The “Babana ft proviso” is subject to the further provision (introduced following the Court of Appeal’s decision in Derby & Co Ltd v Weldon (No 2) [1989] 1 All ER 1002 that persons who are subject to the jurisdiction of the English court and are given written notice of the order are obliged to prevent acts or omissions outside the jurisdiction which breach the terms of the order, if they are able to do so (the “Derby v. Weldon proviso”).

It was over the final words of the Derby v. Weldon proviso that the dispute arose in Bank of China. The claimant bank had obtained a worldwide freezing injunction in aid of proceedings in the United States against various defendants for alleged misappropriation of funds. The order was served on UBS, a Swiss bank with an English subsidiary and a branch in London. UBS was not a party to the proceedings but was served because two of the defendants allegedly had an historical relationship with it in Zurich and the Cayman Islands. UBS sought express confirmation that the order should not prevent it, in respect of assets outside the jurisdiction, from complying with what it reasonably believed to be its contractual and other obligations under the laws of the country in which any assets might be situated or the proper law of any bank account in question. 

This form of wording, known as the Baltic proviso, had first been proposed in 1993 in the end of year statement of Saville J (the judge then in charge of the Commercial Court) and had been adopted by Clarke J in Baltic Shipping v Translink [1995] 1 Lloyd’s Rep 673. The Commercial Court Guide (paragraph F19.10) currently indicates that the standard form freezing injunction 'may in some cases appropriately incorporate' such wording.

While the claimant accepted that the injunction did not require UBS to act contrary to the criminal law of the country in which any assets were located or to an order of the court in that country, it maintained that the applicant was not entitled to rely upon its civil obligations under the relevant local law as a reason for permitting a breach of the order.  Steel J rejected that argument, allowing the application and amending the order accordingly ([2001] 4 All ER 954).
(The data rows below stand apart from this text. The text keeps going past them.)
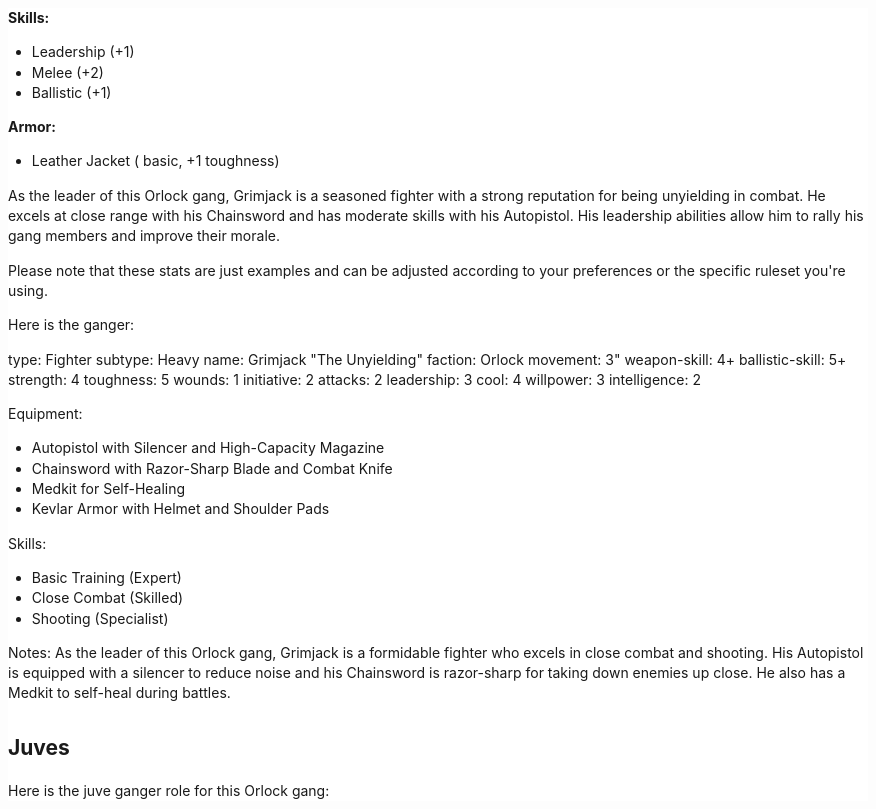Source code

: **Skills:**

* Leadership (+1)
* Melee (+2)
* Ballistic (+1)

**Armor:**

* Leather Jacket ( basic, +1 toughness)

As the leader of this Orlock gang, Grimjack is a seasoned fighter with a strong reputation for being unyielding in combat. He excels at close range with his Chainsword and has moderate skills with his Autopistol. His leadership abilities allow him to rally his gang members and improve their morale.

Please note that these stats are just examples and can be adjusted according to your preferences or the specific ruleset you're using.

Here is the ganger:

type: Fighter
subtype: Heavy
name: Grimjack "The Unyielding"
faction: Orlock
movement: 3"
weapon-skill: 4+
ballistic-skill: 5+
strength: 4
toughness: 5
wounds: 1
initiative: 2
attacks: 2
leadership: 3
cool: 4
willpower: 3
intelligence: 2

Equipment:

* Autopistol with Silencer and High-Capacity Magazine
* Chainsword with Razor-Sharp Blade and Combat Knife
* Medkit for Self-Healing
* Kevlar Armor with Helmet and Shoulder Pads

Skills:

* Basic Training (Expert)
* Close Combat (Skilled)
* Shooting (Specialist)

Notes: As the leader of this Orlock gang, Grimjack is a formidable fighter who excels in close combat and shooting. His Autopistol is equipped with a silencer to reduce noise and his Chainsword is razor-sharp for taking down enemies up close. He also has a Medkit to self-heal during battles.

## Juves
Here is the juve ganger role for this Orlock gang:
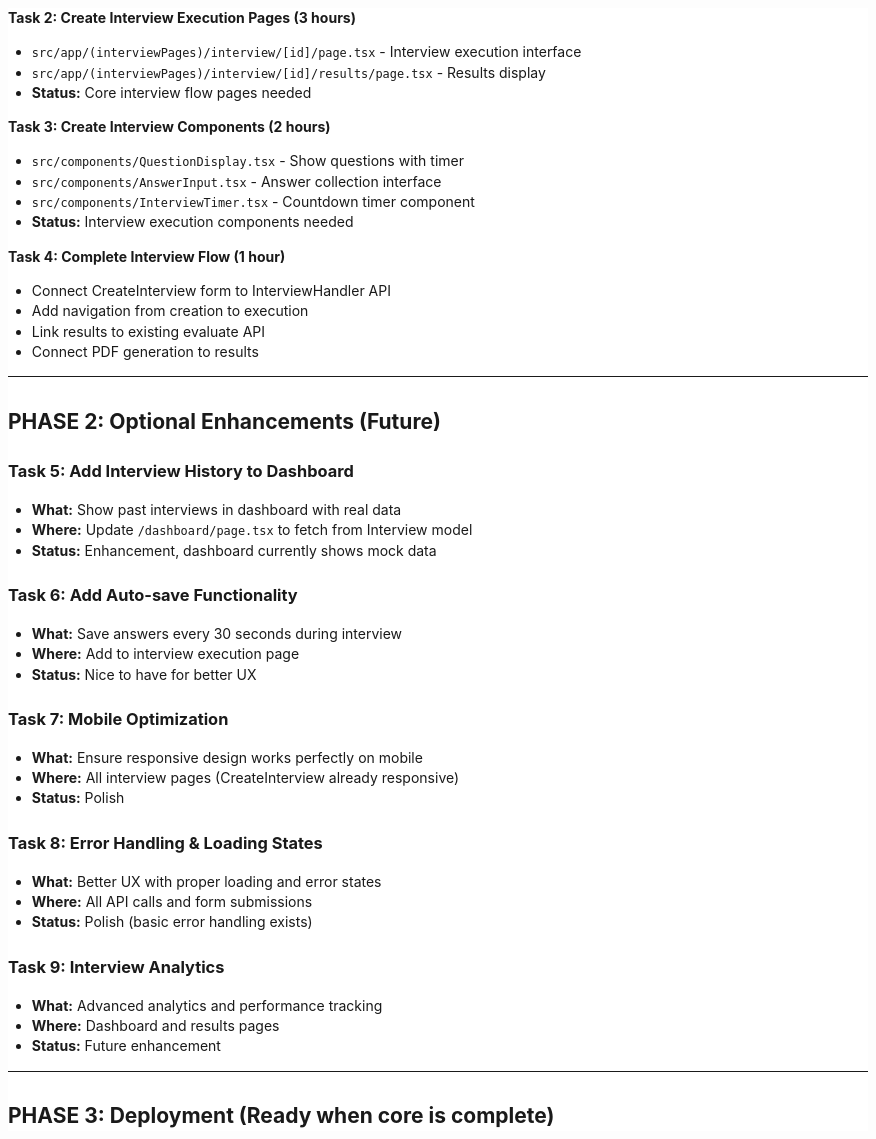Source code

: **Task 2: Create Interview Execution Pages (3 hours)**
- `src/app/(interviewPages)/interview/[id]/page.tsx` - Interview execution interface
- `src/app/(interviewPages)/interview/[id]/results/page.tsx` - Results display
- **Status:** Core interview flow pages needed

**Task 3: Create Interview Components (2 hours)**
- `src/components/QuestionDisplay.tsx` - Show questions with timer
- `src/components/AnswerInput.tsx` - Answer collection interface
- `src/components/InterviewTimer.tsx` - Countdown timer component
- **Status:** Interview execution components needed

**Task 4: Complete Interview Flow (1 hour)**
- Connect CreateInterview form to InterviewHandler API
- Add navigation from creation to execution
- Link results to existing evaluate API
- Connect PDF generation to results

---

## **PHASE 2: Optional Enhancements (Future)**

### Task 5: Add Interview History to Dashboard
- **What:** Show past interviews in dashboard with real data
- **Where:** Update `/dashboard/page.tsx` to fetch from Interview model
- **Status:** Enhancement, dashboard currently shows mock data

### Task 6: Add Auto-save Functionality
- **What:** Save answers every 30 seconds during interview
- **Where:** Add to interview execution page
- **Status:** Nice to have for better UX

### Task 7: Mobile Optimization
- **What:** Ensure responsive design works perfectly on mobile
- **Where:** All interview pages (CreateInterview already responsive)
- **Status:** Polish

### Task 8: Error Handling & Loading States
- **What:** Better UX with proper loading and error states
- **Where:** All API calls and form submissions
- **Status:** Polish (basic error handling exists)

### Task 9: Interview Analytics
- **What:** Advanced analytics and performance tracking
- **Where:** Dashboard and results pages
- **Status:** Future enhancement

---

## **PHASE 3: Deployment (Ready when core is complete)**
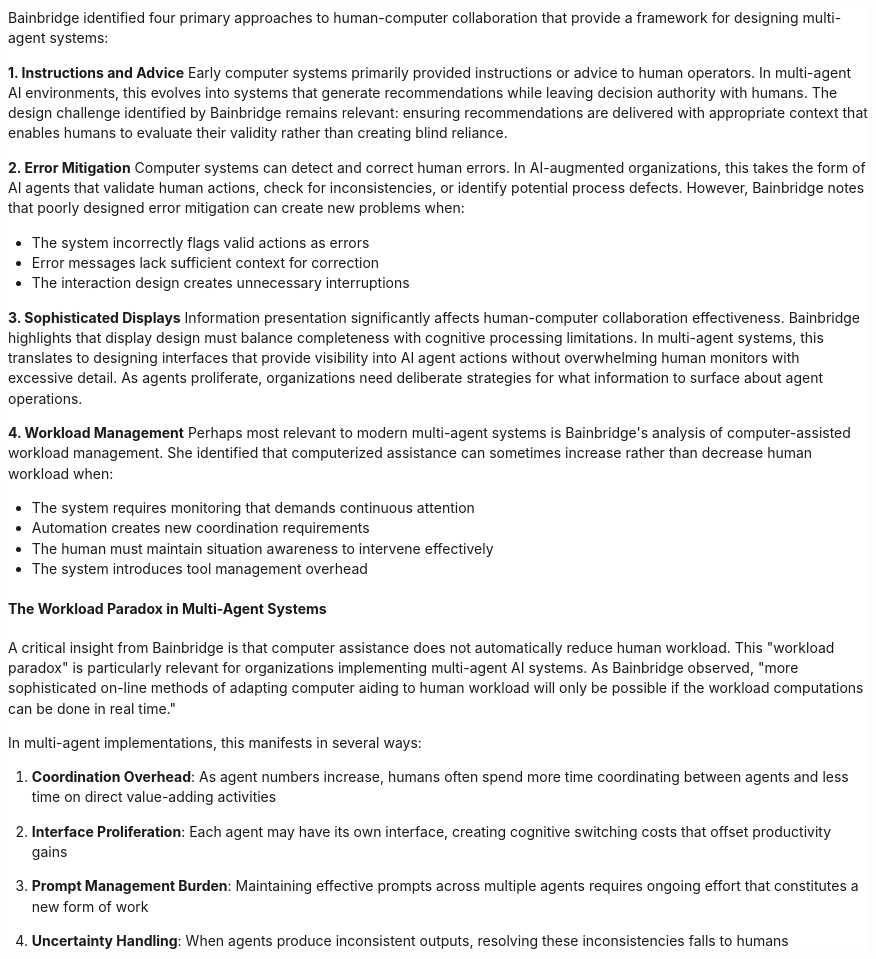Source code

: Bainbridge identified four primary approaches to human-computer collaboration that provide a framework for designing multi-agent systems:

**1. Instructions and Advice**
Early computer systems primarily provided instructions or advice to human operators. In multi-agent AI environments, this evolves into systems that generate recommendations while leaving decision authority with humans. The design challenge identified by Bainbridge remains relevant: ensuring recommendations are delivered with appropriate context that enables humans to evaluate their validity rather than creating blind reliance.

**2. Error Mitigation**
Computer systems can detect and correct human errors. In AI-augmented organizations, this takes the form of AI agents that validate human actions, check for inconsistencies, or identify potential process defects. However, Bainbridge notes that poorly designed error mitigation can create new problems when:
- The system incorrectly flags valid actions as errors
- Error messages lack sufficient context for correction
- The interaction design creates unnecessary interruptions

**3. Sophisticated Displays**
Information presentation significantly affects human-computer collaboration effectiveness. Bainbridge highlights that display design must balance completeness with cognitive processing limitations. In multi-agent systems, this translates to designing interfaces that provide visibility into AI agent actions without overwhelming human monitors with excessive detail. As agents proliferate, organizations need deliberate strategies for what information to surface about agent operations.

**4. Workload Management**
Perhaps most relevant to modern multi-agent systems is Bainbridge's analysis of computer-assisted workload management. She identified that computerized assistance can sometimes increase rather than decrease human workload when:
- The system requires monitoring that demands continuous attention
- Automation creates new coordination requirements
- The human must maintain situation awareness to intervene effectively
- The system introduces tool management overhead

#### The Workload Paradox in Multi-Agent Systems

A critical insight from Bainbridge is that computer assistance does not automatically reduce human workload. This "workload paradox" is particularly relevant for organizations implementing multi-agent AI systems. As Bainbridge observed, "more sophisticated on-line methods of adapting computer aiding to human workload will only be possible if the workload computations can be done in real time."

In multi-agent implementations, this manifests in several ways:

1. **Coordination Overhead**: As agent numbers increase, humans often spend more time coordinating between agents and less time on direct value-adding activities

2. **Interface Proliferation**: Each agent may have its own interface, creating cognitive switching costs that offset productivity gains

3. **Prompt Management Burden**: Maintaining effective prompts across multiple agents requires ongoing effort that constitutes a new form of work

4. **Uncertainty Handling**: When agents produce inconsistent outputs, resolving these inconsistencies falls to humans
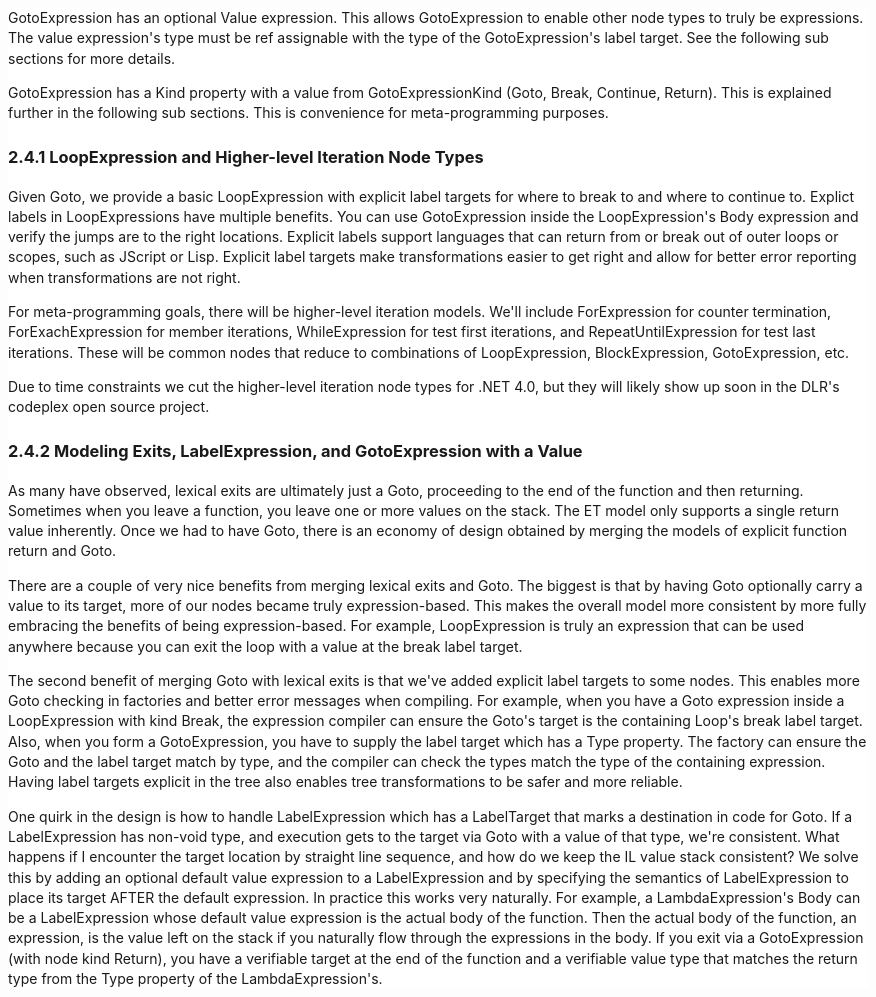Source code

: GotoExpression has an optional Value expression. This allows GotoExpression to enable other node types to truly be expressions. The value expression's type must be ref assignable with the type of the GotoExpression's label target. See the following sub sections for more details.

GotoExpression has a Kind property with a value from GotoExpressionKind (Goto, Break, Continue, Return). This is explained further in the following sub sections. This is convenience for meta-programming purposes.

<h3 id="loopexpression-and-higher-level-iteration-node-types">2.4.1 LoopExpression and Higher-level Iteration Node Types</h3>

Given Goto, we provide a basic LoopExpression with explicit label targets for where to break to and where to continue to. Explict labels in LoopExpressions have multiple benefits. You can use GotoExpression inside the LoopExpression's Body expression and verify the jumps are to the right locations. Explicit labels support languages that can return from or break out of outer loops or scopes, such as JScript or Lisp. Explicit label targets make transformations easier to get right and allow for better error reporting when transformations are not right.

For meta-programming goals, there will be higher-level iteration models. We'll include ForExpression for counter termination, ForExachExpression for member iterations, WhileExpression for test first iterations, and RepeatUntilExpression for test last iterations. These will be common nodes that reduce to combinations of LoopExpression, BlockExpression, GotoExpression, etc.

Due to time constraints we cut the higher-level iteration node types for .NET 4.0, but they will likely show up soon in the DLR's codeplex open source project.

<h3 id="modeling-exits-labelexpression-and-gotoexpression-with-a-value">2.4.2 Modeling Exits, LabelExpression, and GotoExpression with a Value</h3>

As many have observed, lexical exits are ultimately just a Goto, proceeding to the end of the function and then returning. Sometimes when you leave a function, you leave one or more values on the stack. The ET model only supports a single return value inherently. Once we had to have Goto, there is an economy of design obtained by merging the models of explicit function return and Goto.

There are a couple of very nice benefits from merging lexical exits and Goto. The biggest is that by having Goto optionally carry a value to its target, more of our nodes became truly expression-based. This makes the overall model more consistent by more fully embracing the benefits of being expression-based. For example, LoopExpression is truly an expression that can be used anywhere because you can exit the loop with a value at the break label target.

The second benefit of merging Goto with lexical exits is that we've added explicit label targets to some nodes. This enables more Goto checking in factories and better error messages when compiling. For example, when you have a Goto expression inside a LoopExpression with kind Break, the expression compiler can ensure the Goto's target is the containing Loop's break label target. Also, when you form a GotoExpression, you have to supply the label target which has a Type property. The factory can ensure the Goto and the label target match by type, and the compiler can check the types match the type of the containing expression. Having label targets explicit in the tree also enables tree transformations to be safer and more reliable.

One quirk in the design is how to handle LabelExpression which has a LabelTarget that marks a destination in code for Goto. If a LabelExpression has non-void type, and execution gets to the target via Goto with a value of that type, we're consistent. What happens if I encounter the target location by straight line sequence, and how do we keep the IL value stack consistent? We solve this by adding an optional default value expression to a LabelExpression and by specifying the semantics of LabelExpression to place its target AFTER the default expression. In practice this works very naturally. For example, a LambdaExpression's Body can be a LabelExpression whose default value expression is the actual body of the function. Then the actual body of the function, an expression, is the value left on the stack if you naturally flow through the expressions in the body. If you exit via a GotoExpression (with node kind Return), you have a verifiable target at the end of the function and a verifiable value type that matches the return type from the Type property of the LambdaExpression's.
The Court of Appeal dismissed the claimant’s appeal. Third parties should normally be granted the protection sought by the applicant and the standard form freezing injunction should be amended accordingly.  To require a bank to act in breach of its civil obligations in a foreign jurisdiction would be to assume exorbitant jurisdiction and would not be consistent with the interests of comity.  That the bank had chosen to do business in this country did not affect that position.

The court also rejected the argument that a bank which was unwilling to breach its mandate in respect of a transaction outside the jurisdiction should apply to the local court for relief. The onus was upon the party which had obtained the freezing injunction to take appropriate steps to have it enforced in the local courts.  Furthermore, the bank should not be required to rely upon the claimant’s undertaking in damages, which might not provide adequate compensation for damage to reputation or regulatory consequences abroad.  The bank might also be forced into litigation abroad with its customer or be faced with arguments from the party that had obtained the injunction as to whether any particular loss fell within the terms of the undertaking.

While the Baltic proviso should normally be inserted in a standard form freezing injunction, the Court of Appeal allowed for the possibility that it might not be appropriate in the circumstances of a particular case. If there was reason to doubt the third party’s ability or willingness to form a reasonable view as to its obligations in a foreign jurisdiction, for example, that might be a reason not to include the normal provision.

It is, of course, vital for a party obtaining a worldwide freezing injunction to bear the effect of these provisions in mind and, in particular, to take appropriate steps to enforce the order in any local jurisdiction in which assets may be located in order to obtain the maximum possible protection.